Sell-side analysts, briefed by the CEO of Puma Biotechnology (PBYI) , offered different, conflicting stories to downplay the surprise exit of the company's head of regulatory affairs right before the FDA and outside experts review the breast cancer drug neratinib.
Puma disclosed the resignation "for health reasons" of Dr. Robert Charnas, Senior Vice President, Regulatory Affairs, in an 8-K filed Thursday night. Puma shares dropped 13% overnight on fears Charnas' exit signaled more bad news ahead for neratinib, which has already been tarnished by middling efficacy and an alarming propensity to send women to the hospital with raging diarrhea.
According to Puma, Charnas submitted his letter of resignation on April 28. His last day will be May 15, which is nine days before the May 24 neratinib FDA advisory panel.
That's a bad look. So, of course, sell-side analysts rushed to Puma's defense. But they told conflicting stories, which only adds to the uncertainty surrounding Charnas' departure.
Credit Suisse analyst Alethia Young spoke to Puma CEO Alan Auerbach on Thursday night. She has an outperform rating on Puma. In her published report, Charnas' exit has nothing to do with neratinib's chance in front of FDA advisory panel. Instead, Charnas leaving Puma was the result of "negative interactions" with other Puma employees that were "jeopardizing the team's ability to function."
Did Charnas really resign for health reasons? He claimed illness in his resignation letter but that might have just been due to the stress of being forced out of Puma. "It's a little confusing," writes Young, "but it seems that it was the lawyers' decision based on the resignation letter."
Citi analyst Yigal Nochomovitz also spoke with Puma's CEO. In his note, Nochomovitz insists the market has "completely misinterpreted" Charnas' departure, which was a totally benign event due to health reasons that have nothing to do whatsoever with neratinib.

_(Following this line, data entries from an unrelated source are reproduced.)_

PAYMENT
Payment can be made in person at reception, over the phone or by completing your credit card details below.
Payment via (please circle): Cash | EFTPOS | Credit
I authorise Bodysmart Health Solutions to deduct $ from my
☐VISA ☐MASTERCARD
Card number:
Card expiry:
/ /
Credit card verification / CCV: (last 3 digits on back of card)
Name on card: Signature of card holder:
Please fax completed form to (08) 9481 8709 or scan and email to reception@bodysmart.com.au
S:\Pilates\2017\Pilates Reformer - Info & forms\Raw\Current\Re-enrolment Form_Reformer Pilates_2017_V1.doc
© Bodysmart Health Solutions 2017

If Auerbach told Nochomovitz that Charnas was having problems with his fellow Puma employees, it's not mentioned in his report. "Buy on free dip," Nochomovitz advises.

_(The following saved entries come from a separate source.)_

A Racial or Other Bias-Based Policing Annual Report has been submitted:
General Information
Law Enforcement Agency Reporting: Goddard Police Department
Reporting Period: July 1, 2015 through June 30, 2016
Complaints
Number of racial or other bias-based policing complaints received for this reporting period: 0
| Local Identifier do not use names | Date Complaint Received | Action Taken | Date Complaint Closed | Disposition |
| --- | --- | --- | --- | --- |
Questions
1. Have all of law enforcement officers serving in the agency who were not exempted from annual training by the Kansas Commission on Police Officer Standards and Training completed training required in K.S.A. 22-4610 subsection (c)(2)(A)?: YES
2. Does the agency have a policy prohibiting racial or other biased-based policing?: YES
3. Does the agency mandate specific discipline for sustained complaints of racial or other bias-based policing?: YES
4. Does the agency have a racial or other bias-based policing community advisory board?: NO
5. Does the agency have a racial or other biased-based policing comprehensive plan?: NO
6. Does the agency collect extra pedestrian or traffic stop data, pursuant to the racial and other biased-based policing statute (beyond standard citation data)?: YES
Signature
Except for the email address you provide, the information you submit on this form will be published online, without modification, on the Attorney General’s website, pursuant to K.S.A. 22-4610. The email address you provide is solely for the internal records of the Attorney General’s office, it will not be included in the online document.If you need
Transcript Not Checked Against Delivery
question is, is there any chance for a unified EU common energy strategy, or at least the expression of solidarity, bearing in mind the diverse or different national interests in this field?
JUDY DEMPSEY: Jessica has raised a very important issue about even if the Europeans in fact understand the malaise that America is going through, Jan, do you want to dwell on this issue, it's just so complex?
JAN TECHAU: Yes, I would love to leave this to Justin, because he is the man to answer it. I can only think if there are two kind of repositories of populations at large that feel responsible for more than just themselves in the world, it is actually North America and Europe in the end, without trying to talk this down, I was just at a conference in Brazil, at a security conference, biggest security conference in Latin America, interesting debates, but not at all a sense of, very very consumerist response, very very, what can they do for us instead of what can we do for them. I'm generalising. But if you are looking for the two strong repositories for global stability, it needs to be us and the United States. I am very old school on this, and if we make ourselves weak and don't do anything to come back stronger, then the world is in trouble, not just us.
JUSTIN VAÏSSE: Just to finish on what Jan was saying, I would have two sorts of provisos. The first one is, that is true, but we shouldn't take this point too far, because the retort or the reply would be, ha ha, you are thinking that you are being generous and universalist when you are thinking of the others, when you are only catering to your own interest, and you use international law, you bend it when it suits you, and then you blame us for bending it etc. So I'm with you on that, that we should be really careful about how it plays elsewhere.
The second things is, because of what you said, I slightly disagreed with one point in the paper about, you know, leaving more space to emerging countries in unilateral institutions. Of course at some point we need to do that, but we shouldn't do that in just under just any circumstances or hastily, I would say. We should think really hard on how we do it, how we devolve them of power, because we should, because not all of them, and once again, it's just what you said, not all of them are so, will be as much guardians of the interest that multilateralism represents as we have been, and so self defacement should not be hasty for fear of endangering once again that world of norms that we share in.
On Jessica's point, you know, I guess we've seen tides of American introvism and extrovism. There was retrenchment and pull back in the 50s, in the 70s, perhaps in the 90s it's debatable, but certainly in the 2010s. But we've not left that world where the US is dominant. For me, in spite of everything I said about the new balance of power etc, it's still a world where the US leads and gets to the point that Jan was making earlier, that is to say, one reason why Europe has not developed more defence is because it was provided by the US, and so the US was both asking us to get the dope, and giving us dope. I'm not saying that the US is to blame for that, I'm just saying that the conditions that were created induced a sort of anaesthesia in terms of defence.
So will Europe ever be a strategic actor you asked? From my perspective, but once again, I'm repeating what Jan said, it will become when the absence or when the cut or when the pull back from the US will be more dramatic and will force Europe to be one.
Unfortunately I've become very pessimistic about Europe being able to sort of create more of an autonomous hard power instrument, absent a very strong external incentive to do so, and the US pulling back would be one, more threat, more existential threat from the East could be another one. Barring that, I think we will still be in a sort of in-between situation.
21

It's the FDA's practice to send companies a copy of the briefing book for a drug advisory committee 14-21 business days ahead of the scheduled meeting. Importantly, this briefing book includes the FDA's internal medical review of the drug.
Since Puma's neratinib advisory committee meeting is on May 24, the FDA could have sent the neratinib review to the company as early as April 25 or as late as May 4, yesterday.

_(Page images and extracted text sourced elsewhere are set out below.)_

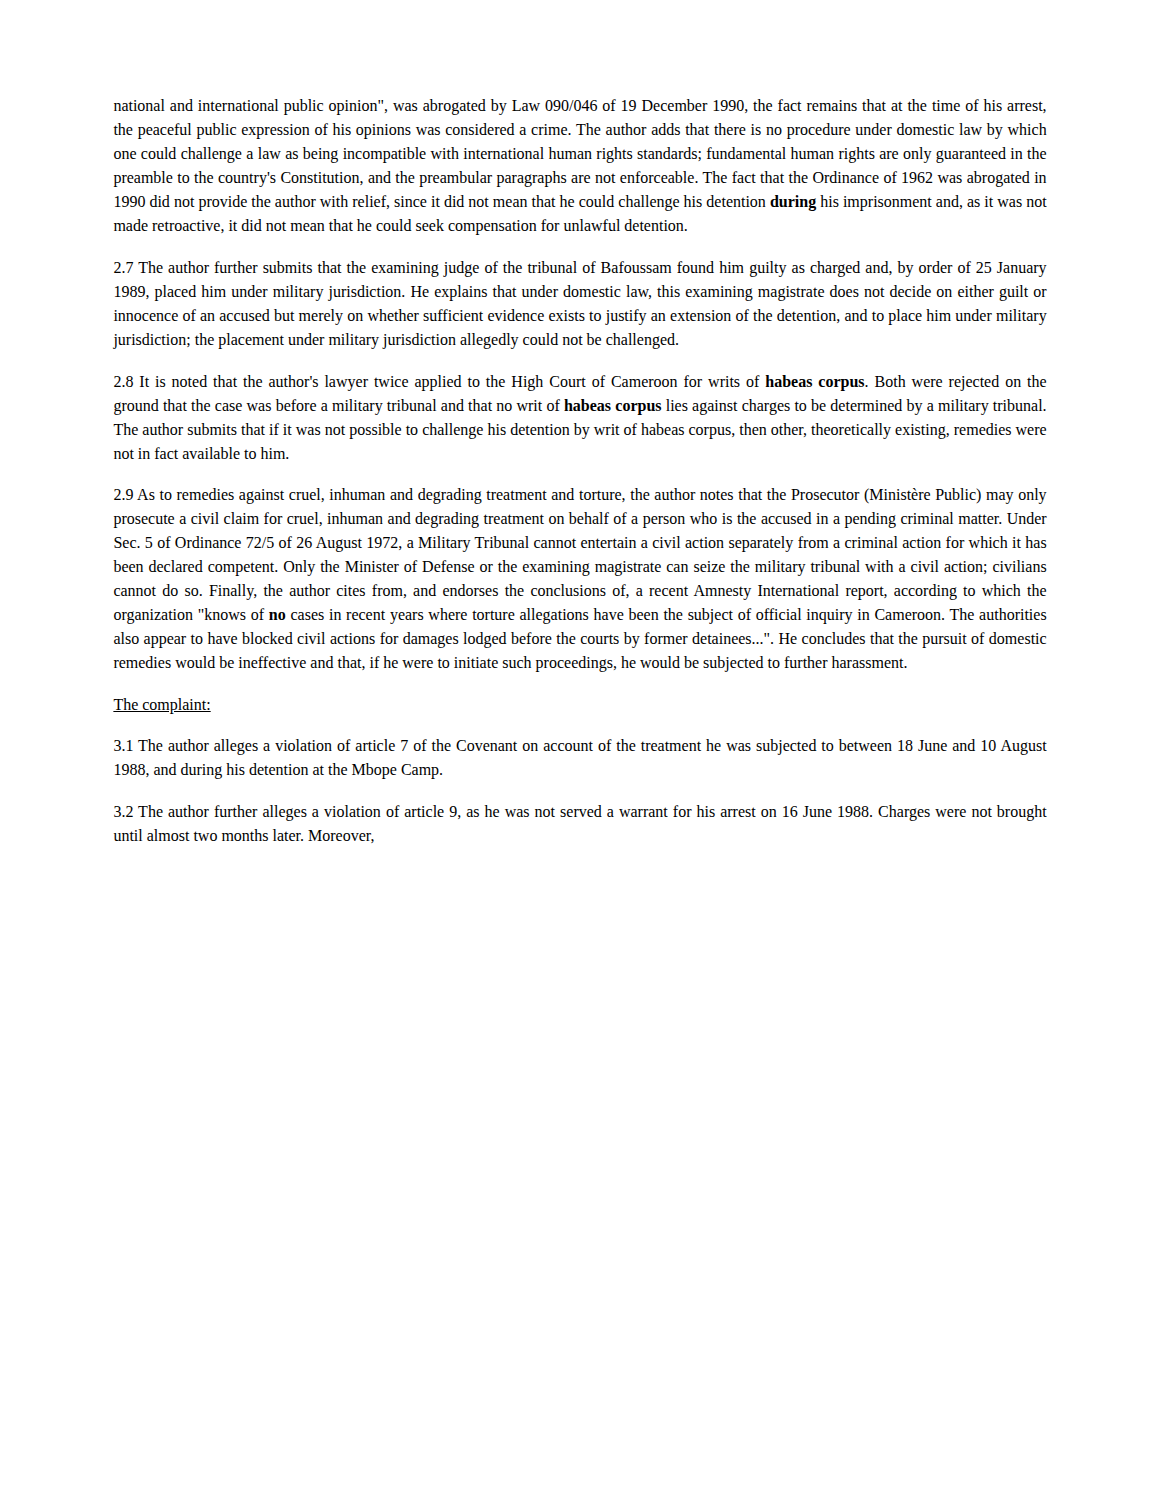national and international public opinion", was abrogated by Law 090/046 of 19 December 1990, the fact remains that at the time of his arrest, the peaceful public expression of his opinions was considered a crime. The author adds that there is no procedure under domestic law by which one could challenge a law as being incompatible with international human rights standards; fundamental human rights are only guaranteed in the preamble to the country's Constitution, and the preambular paragraphs are not enforceable. The fact that the Ordinance of 1962 was abrogated in 1990 did not provide the author with relief, since it did not mean that he could challenge his detention during his imprisonment and, as it was not made retroactive, it did not mean that he could seek compensation for unlawful detention.
2.7 The author further submits that the examining judge of the tribunal of Bafoussam found him guilty as charged and, by order of 25 January 1989, placed him under military jurisdiction. He explains that under domestic law, this examining magistrate does not decide on either guilt or innocence of an accused but merely on whether sufficient evidence exists to justify an extension of the detention, and to place him under military jurisdiction; the placement under military jurisdiction allegedly could not be challenged.
2.8 It is noted that the author's lawyer twice applied to the High Court of Cameroon for writs of habeas corpus. Both were rejected on the ground that the case was before a military tribunal and that no writ of habeas corpus lies against charges to be determined by a military tribunal. The author submits that if it was not possible to challenge his detention by writ of habeas corpus, then other, theoretically existing, remedies were not in fact available to him.
2.9 As to remedies against cruel, inhuman and degrading treatment and torture, the author notes that the Prosecutor (Ministère Public) may only prosecute a civil claim for cruel, inhuman and degrading treatment on behalf of a person who is the accused in a pending criminal matter. Under Sec. 5 of Ordinance 72/5 of 26 August 1972, a Military Tribunal cannot entertain a civil action separately from a criminal action for which it has been declared competent. Only the Minister of Defense or the examining magistrate can seize the military tribunal with a civil action; civilians cannot do so. Finally, the author cites from, and endorses the conclusions of, a recent Amnesty International report, according to which the organization "knows of no cases in recent years where torture allegations have been the subject of official inquiry in Cameroon. The authorities also appear to have blocked civil actions for damages lodged before the courts by former detainees...". He concludes that the pursuit of domestic remedies would be ineffective and that, if he were to initiate such proceedings, he would be subjected to further harassment.
The complaint:
3.1 The author alleges a violation of article 7 of the Covenant on account of the treatment he was subjected to between 18 June and 10 August 1988, and during his detention at the Mbope Camp.
3.2 The author further alleges a violation of article 9, as he was not served a warrant for his arrest on 16 June 1988. Charges were not brought until almost two months later. Moreover,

Puma claims Charnas submitted his resignation letter on April 28, or conceivably, after he had read the FDA's neratinib review.
Puma denies having a copy of the FDA briefing book on neratinib, according to the analysts who spoke with Auerbach. But for that to be true means the FDA is late sending the neratinib briefing book to Puma.
Auerbach did not respond to an email seeking clarifications.